Generating Confounders
We assume that there are a total of k
confounders that are generated
from a multivariate normal distribution with equicorrelation covariance, i.e.,
$$\Sigma_{C}=\phi(\mathbf{1}\mathbf{1}^{T}-\mathbf{I})+\mathbf{I}\sigma^{2}_{C},$$
where \(\mathbf{1}\) is the column vector with all entries equal to 1,
\(\mathbf{I}\) is the identity matrix, \(\sigma^{2}_{C}\) is a constant
standard deviation for all confounders, and \(\phi\) is the covariance of
any two confounders. Therefore, our random confounders
C
follow the distribution
$$\mathbf{C}\sim N_{k}(\boldsymbol{\mu}_{C}, \Sigma_{C}).$$
We draw a total of n
samples from this multivariate normal distribution
using mvrnorm
.
Generating Bivariate Exposure
The first step when generating the bivariate exposure is to specify the
effects of the confounders C
. We control this for each exposure value
using the arguments d1_beta
and d2_beta
such that
$$E[D_{1}\mid \mathbf{C}]=\boldsymbol{\beta}^{T}_{D1}\mathbf{C}$$ and
$$E[D_{2}\mid \mathbf{C}]=\boldsymbol{\beta}^{T}_{D2}\mathbf{C}$$.
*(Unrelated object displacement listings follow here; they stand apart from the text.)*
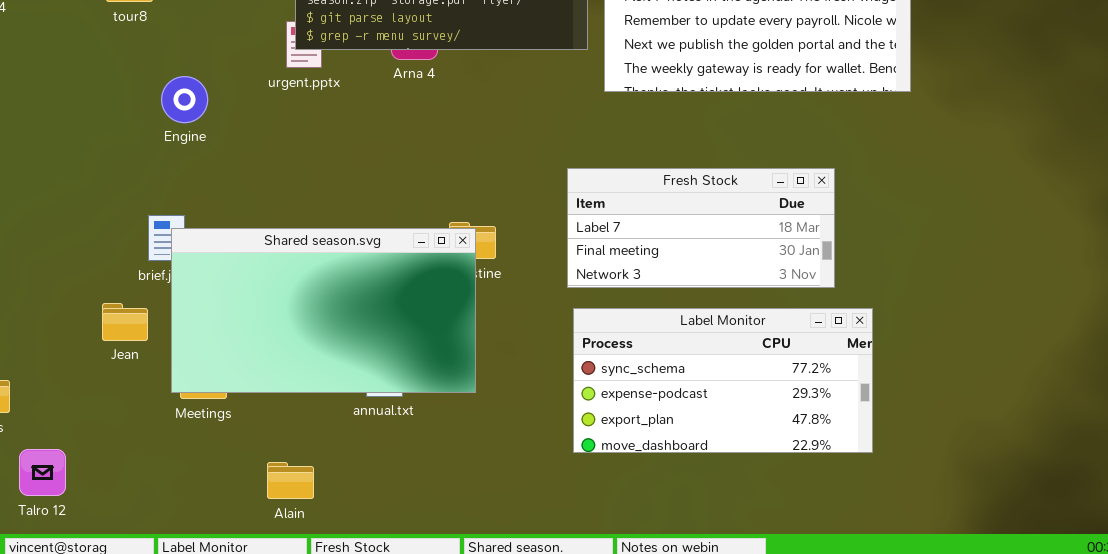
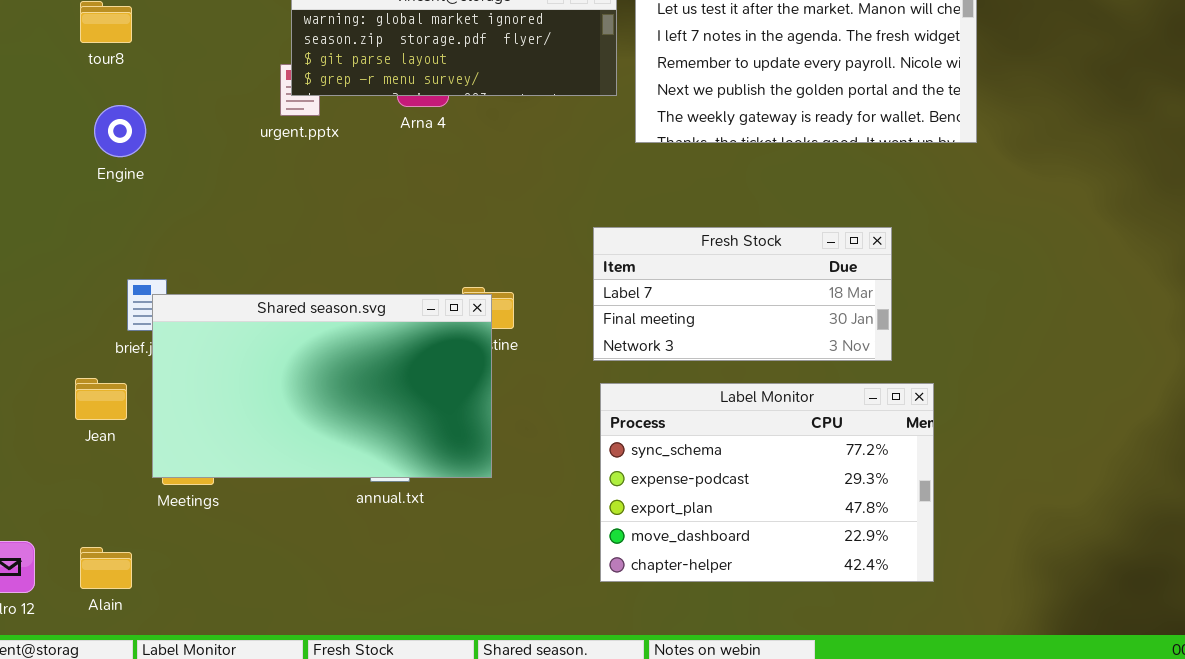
Engine: [161,76,208,123] -> [94,105,146,157], moved
Label Monitor: [573,308,873,453] -> [600,383,934,582], resized
Alain: [267,462,314,499] -> [80,547,132,589], moved

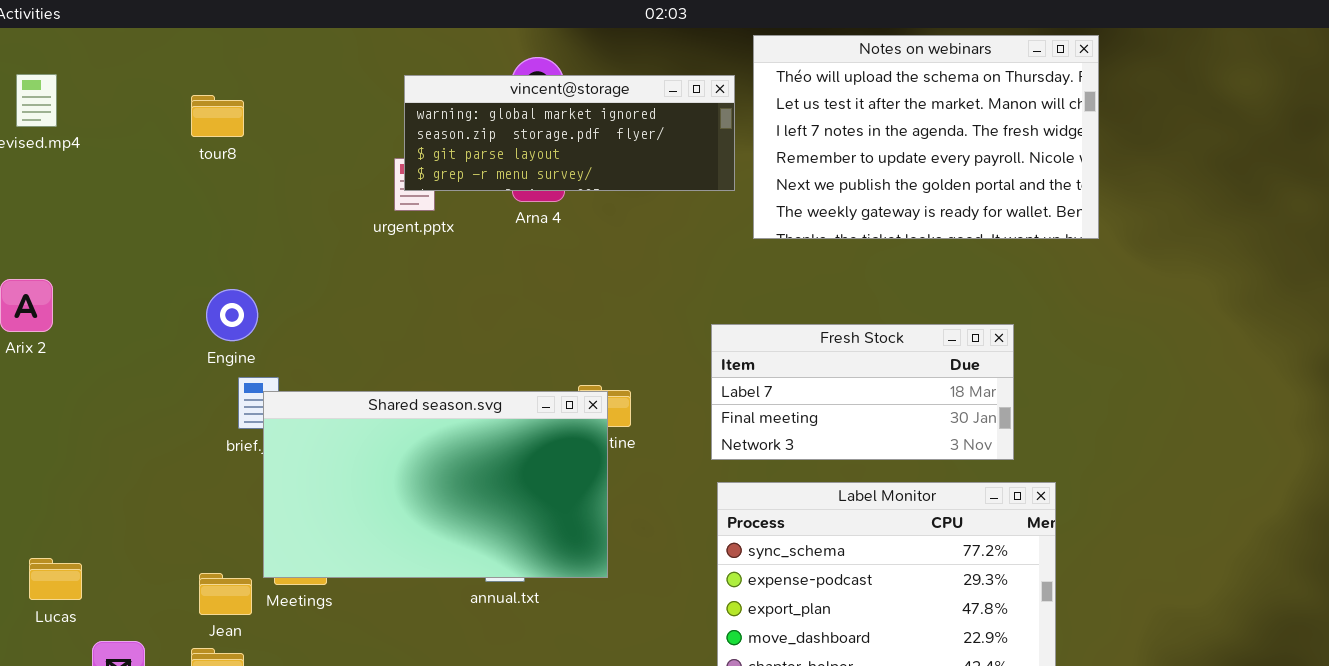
Engine: [94,105,146,157] -> [206,289,258,341], moved
Jean: [75,378,127,420] -> [199,573,252,615], moved

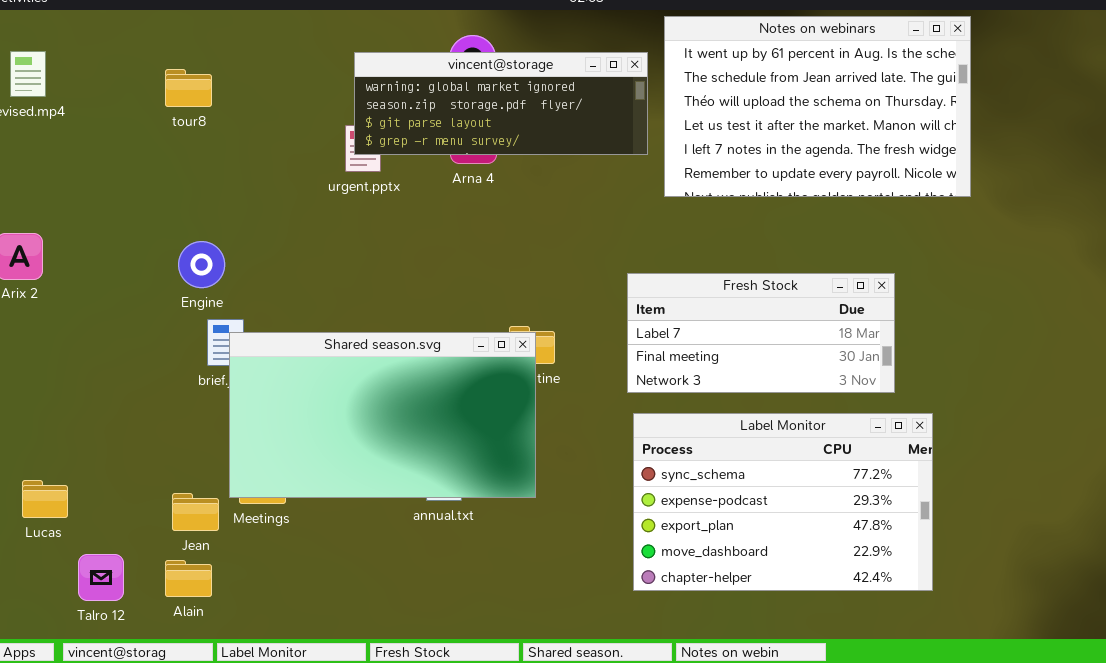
Notes on webinars: [753,35,1099,239] -> [664,16,971,197], scrolled up 2 rows

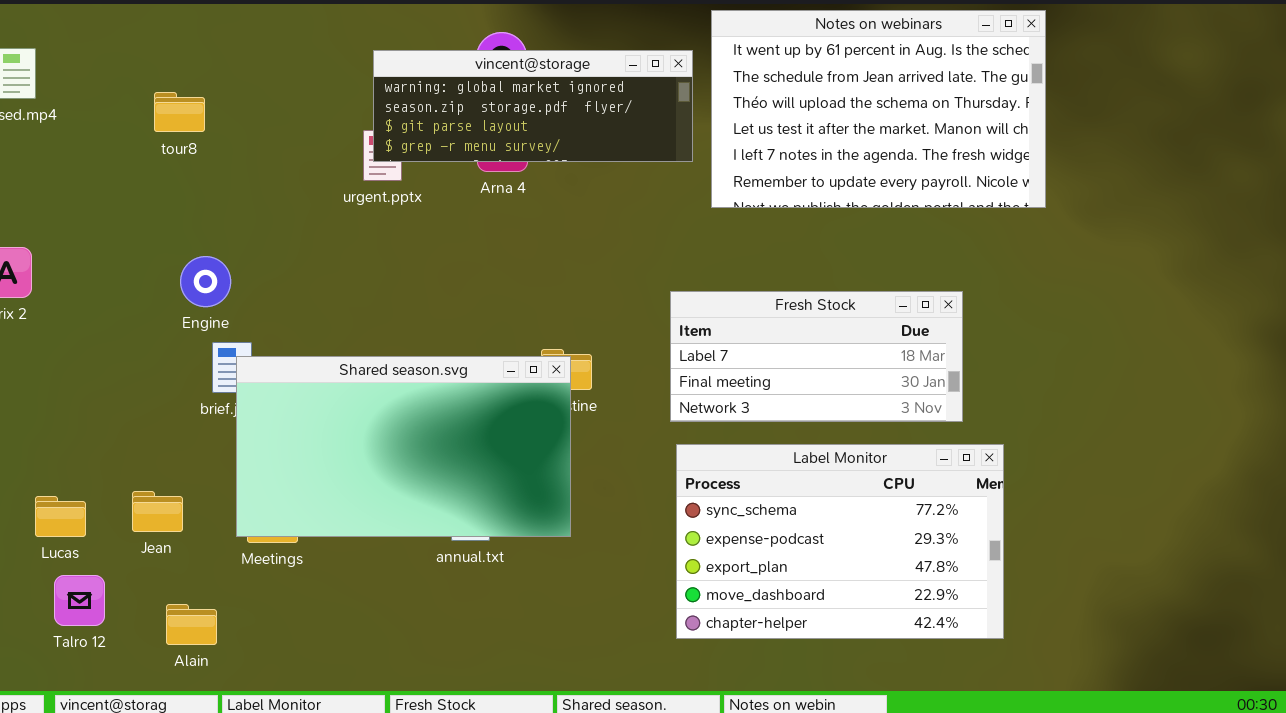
tour8: [165,69,212,107] -> [154,92,205,132], moved
Lucas: [22,480,68,518] -> [35,496,86,537], moved
Jean: [172,493,219,531] -> [132,491,183,532], moved
Talro 12: [78,554,124,601] -> [54,575,105,626], moved

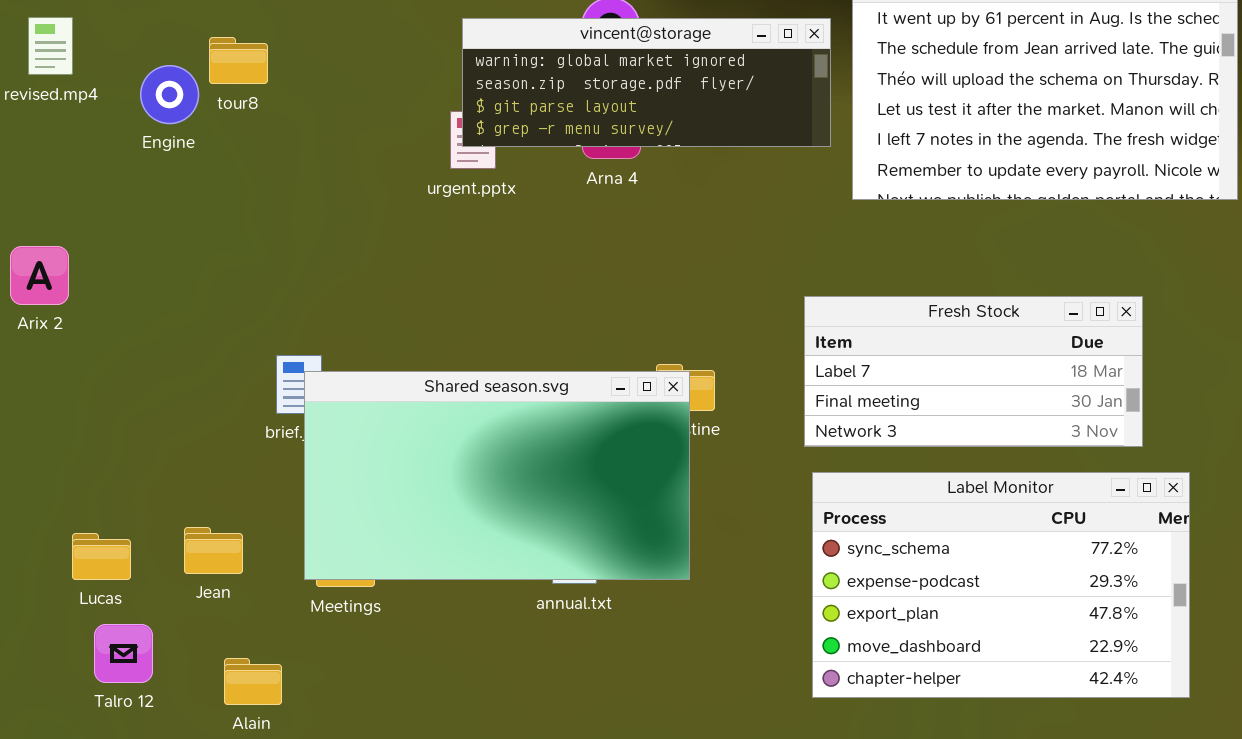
tour8: [154,92,205,132] -> [209,37,268,84], moved
Engine: [180,256,231,307] -> [140,65,199,124], moved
Note that by specifying d1_beta
and d2_beta
separately that the
user can control the amount of overlap in the confounders for each exposure,
and how many of the variables in C
are truly related to the exposures.
For instance to have the exposure have identical confounding effects
d1_beta
=d2_beta
, and they have separate confounding if there are
zero non-zero elements in common between d1_beta
and d2_beta
.
To generate the bivariate conditional distribution of exposures given the set
of confounders C
we have the following three methods:
"matrix_normal"
"uni_cond"
"vector_normal"
"matrix_normal" uses the function rmatnorm
to
generate all n
samples as
$$\mathbf{D}\mid\mathbf{C}\sim N_{n \times 2}(\boldsymbol{\beta}\mathbf{C}, \mathbf{I}_{n}, \Omega)$$
where \(\boldsymbol{\beta}\) is a column vector containing \(\boldsymbol{\beta}^{T}_{D1}\)
and \(\boldsymbol{\beta}^{T}_{D2}\), and \(\Omega\) is the conditional covariance matrix.
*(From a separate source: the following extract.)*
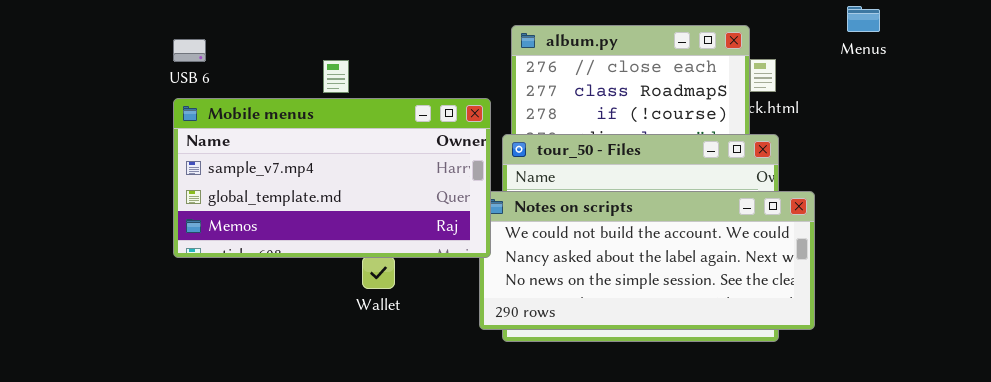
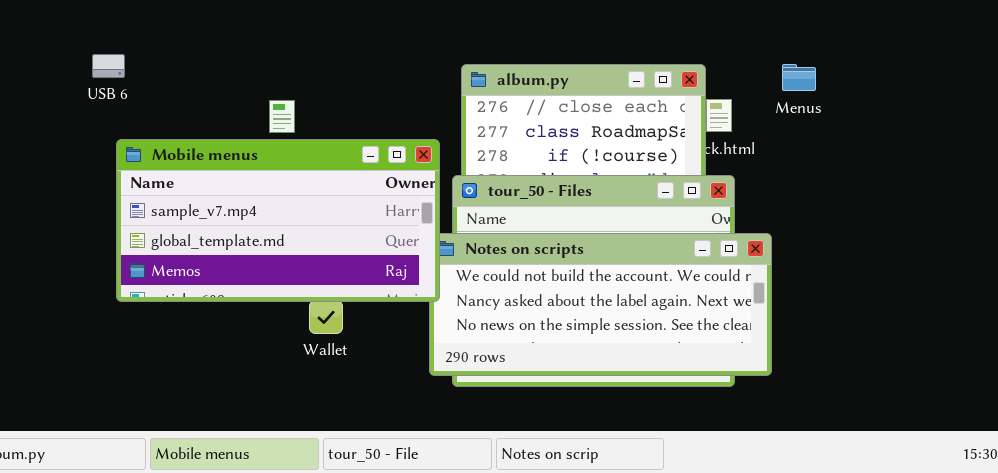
Menus: [847,6,880,32] -> [782,64,816,91], moved
USB 6: [173,39,206,62] -> [92,54,125,78], moved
"vector_normal" simply vectorizes the matrix_normal method above to generate
a vector of length \(n \times 2\).
"uni_cond" specifies the bivariate exposure using univariate conditional
factorization, which in the case of bivariate normal results in two univariate
normal expressions.
In general, we suggest using the univariate conditional, "uni_cond", method
when generating exposures as it is substantially faster than both the
matrix normal and vector normal approaches.
Note that the options use regular expression matching and can be specified
uniquely using either "m", "u", or "v".
Marginal Covariance of Exposures
As described above the exposures are drawn conditional on the set C
,
so the marginal covariance of exposures is defined as
$$\Sigma_{D}= \boldsymbol{\beta}\Sigma_{C}\boldsymbol{\beta}^{T}+\Omega.$$
In our function we return the true marginal covariance \(\Sigma_{D}\) as well
as the true marginal correlation \(\rho_{D}\).